Areli Hernandez, also a Castilleja junior, shared similar sentiments when she said she wants the school to expand to allow more young women to get involved in the school’s all-girls robotics program.
None of the opponents have expressed a desire to hinder the education of girls. Their concerns have focused on traffic and the compatibility of the project in a neighborhood of single-family homes.
Neighbors have questioned why the project is moving through the city approval process since Castilleja didn’t comply with its current conditional use permit that limits enrollment. The city has said Castilleja has already paid a $265,000 fine and is following a plan to reduce enrollment. But residents are not satisfied with that.

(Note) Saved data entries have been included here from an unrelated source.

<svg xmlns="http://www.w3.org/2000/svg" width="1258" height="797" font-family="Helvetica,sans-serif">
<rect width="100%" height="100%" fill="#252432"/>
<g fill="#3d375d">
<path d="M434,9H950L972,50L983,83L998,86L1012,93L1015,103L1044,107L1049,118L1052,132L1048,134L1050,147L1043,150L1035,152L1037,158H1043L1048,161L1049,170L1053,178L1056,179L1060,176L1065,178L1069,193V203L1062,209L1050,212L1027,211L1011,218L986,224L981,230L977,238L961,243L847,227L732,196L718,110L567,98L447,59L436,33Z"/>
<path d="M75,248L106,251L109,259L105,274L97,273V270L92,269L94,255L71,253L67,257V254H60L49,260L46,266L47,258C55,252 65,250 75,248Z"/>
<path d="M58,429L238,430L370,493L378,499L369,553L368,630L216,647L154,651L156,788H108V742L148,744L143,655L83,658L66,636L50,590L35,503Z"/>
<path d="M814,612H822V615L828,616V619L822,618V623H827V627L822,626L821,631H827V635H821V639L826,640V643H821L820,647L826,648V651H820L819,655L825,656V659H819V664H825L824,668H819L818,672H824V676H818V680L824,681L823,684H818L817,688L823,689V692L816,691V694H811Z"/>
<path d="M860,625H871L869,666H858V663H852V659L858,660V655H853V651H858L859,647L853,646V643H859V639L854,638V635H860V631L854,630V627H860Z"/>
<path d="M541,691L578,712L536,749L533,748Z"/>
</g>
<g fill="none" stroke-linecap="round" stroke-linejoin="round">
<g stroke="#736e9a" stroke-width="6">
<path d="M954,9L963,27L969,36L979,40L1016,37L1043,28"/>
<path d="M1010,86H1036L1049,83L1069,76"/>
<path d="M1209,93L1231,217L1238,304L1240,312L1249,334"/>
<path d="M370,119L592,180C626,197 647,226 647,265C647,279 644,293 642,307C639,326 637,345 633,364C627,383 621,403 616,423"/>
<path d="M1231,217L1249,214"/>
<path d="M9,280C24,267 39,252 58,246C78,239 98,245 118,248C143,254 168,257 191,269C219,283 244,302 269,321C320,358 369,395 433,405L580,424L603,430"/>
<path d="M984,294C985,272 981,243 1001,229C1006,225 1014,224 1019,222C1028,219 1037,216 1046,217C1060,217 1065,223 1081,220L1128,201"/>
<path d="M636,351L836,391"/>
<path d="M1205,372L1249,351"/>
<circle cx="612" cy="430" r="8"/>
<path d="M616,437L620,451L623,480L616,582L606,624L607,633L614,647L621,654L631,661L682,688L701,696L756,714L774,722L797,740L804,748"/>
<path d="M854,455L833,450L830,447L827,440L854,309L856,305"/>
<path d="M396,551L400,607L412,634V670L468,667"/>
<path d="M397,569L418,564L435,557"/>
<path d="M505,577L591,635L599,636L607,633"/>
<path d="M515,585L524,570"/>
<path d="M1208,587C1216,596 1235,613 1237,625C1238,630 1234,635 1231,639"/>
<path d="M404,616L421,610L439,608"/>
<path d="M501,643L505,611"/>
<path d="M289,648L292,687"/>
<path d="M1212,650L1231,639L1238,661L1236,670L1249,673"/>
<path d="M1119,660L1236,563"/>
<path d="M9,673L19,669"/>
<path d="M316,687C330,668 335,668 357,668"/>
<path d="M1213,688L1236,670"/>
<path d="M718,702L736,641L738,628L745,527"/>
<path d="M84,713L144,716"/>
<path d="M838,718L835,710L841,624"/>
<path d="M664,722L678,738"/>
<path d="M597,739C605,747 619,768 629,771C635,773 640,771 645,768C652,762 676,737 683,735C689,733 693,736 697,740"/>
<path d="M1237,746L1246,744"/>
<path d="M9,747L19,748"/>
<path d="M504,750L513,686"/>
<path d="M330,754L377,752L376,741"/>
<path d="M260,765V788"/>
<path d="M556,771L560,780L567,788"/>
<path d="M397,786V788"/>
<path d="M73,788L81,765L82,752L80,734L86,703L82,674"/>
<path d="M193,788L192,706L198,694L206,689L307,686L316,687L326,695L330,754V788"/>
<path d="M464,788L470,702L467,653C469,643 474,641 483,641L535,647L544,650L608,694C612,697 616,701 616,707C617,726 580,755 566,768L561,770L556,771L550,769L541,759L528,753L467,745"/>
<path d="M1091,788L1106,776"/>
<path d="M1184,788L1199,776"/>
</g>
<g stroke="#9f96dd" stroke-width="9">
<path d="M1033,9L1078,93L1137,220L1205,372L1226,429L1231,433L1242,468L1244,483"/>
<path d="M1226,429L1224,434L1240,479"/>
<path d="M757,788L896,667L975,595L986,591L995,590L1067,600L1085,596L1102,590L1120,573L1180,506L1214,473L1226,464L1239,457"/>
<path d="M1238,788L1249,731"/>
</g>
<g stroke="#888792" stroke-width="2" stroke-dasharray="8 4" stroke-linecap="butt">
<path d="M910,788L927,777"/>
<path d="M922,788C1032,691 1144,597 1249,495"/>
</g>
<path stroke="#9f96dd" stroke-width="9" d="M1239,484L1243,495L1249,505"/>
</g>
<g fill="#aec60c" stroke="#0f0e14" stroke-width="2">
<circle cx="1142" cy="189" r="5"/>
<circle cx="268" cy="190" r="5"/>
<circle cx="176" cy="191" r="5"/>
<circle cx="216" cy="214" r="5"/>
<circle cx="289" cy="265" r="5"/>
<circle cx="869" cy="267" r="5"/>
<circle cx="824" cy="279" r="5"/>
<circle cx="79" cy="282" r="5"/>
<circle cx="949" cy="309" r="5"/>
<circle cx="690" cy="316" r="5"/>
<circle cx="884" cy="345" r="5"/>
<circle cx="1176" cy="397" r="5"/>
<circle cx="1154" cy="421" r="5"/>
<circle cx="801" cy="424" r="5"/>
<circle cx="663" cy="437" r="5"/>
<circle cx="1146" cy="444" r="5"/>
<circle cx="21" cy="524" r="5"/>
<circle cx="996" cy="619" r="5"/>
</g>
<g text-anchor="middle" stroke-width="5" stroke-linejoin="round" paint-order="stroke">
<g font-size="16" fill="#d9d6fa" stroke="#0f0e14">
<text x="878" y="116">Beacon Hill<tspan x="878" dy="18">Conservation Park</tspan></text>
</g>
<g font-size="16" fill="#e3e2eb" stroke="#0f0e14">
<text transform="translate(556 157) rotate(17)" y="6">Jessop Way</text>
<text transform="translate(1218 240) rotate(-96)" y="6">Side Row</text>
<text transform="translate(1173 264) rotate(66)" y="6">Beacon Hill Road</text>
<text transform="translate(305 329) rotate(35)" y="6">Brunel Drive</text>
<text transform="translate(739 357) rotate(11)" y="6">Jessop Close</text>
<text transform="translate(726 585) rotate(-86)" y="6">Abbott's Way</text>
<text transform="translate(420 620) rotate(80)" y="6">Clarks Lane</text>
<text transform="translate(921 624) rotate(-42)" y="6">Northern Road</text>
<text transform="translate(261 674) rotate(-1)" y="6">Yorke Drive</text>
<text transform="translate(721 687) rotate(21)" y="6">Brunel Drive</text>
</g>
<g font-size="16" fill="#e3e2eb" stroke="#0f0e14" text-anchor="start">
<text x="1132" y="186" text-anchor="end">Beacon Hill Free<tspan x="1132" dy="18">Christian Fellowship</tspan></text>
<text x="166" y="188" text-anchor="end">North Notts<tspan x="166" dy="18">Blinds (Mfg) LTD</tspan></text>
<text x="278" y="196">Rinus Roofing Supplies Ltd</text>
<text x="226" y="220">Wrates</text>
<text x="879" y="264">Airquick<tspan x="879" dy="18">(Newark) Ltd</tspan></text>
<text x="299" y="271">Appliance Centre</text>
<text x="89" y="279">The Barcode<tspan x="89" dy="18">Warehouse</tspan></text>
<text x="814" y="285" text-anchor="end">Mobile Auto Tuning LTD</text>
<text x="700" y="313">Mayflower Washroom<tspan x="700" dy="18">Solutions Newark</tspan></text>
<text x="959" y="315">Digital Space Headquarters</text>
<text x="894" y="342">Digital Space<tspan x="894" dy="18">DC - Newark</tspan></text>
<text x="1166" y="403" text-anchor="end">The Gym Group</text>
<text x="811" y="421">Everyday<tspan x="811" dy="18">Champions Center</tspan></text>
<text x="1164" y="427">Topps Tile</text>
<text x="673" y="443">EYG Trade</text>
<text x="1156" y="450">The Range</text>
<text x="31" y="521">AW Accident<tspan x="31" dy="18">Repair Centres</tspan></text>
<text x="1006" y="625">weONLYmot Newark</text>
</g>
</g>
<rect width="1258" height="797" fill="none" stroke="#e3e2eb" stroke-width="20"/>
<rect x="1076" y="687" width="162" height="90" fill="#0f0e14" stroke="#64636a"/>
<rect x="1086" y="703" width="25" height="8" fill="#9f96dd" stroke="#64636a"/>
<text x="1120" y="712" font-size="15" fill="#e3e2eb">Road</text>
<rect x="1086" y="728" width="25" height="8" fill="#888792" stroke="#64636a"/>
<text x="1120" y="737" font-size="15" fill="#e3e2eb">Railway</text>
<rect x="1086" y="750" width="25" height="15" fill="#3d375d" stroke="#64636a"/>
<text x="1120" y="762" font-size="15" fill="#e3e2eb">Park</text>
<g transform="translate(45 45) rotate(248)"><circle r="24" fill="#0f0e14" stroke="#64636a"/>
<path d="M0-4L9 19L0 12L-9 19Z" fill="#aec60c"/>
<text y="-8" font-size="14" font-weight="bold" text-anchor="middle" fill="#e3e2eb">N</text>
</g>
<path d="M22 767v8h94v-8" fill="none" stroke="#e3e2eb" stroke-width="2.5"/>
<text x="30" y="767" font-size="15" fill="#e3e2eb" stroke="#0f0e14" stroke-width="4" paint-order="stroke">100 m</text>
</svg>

“We live in a great town and are lovers of education for girls and boys, and support schools of all kinds. I can truly say I’ve never heard a neighbor reflect that Castilleja shouldn’t rebuild and modernize their school,” neighbor Andie Reed, a Palo Alto retiree, told council. “We wish they had rebuilt their school years ago and we could be done. The issue is, of course, the size and scope of the expansion. All of the benefits of this overly ambitious expansion accrue to the school, a non-tax paying private corporation, and none to the city of Palo Alto.”
She said “the steamroller of a private school” is trying to take over the neighborhood “by use of vast wealth and influence and gile.”
The expansion plan also calls for the removal of 18 trees, but 99 new trees would be planted.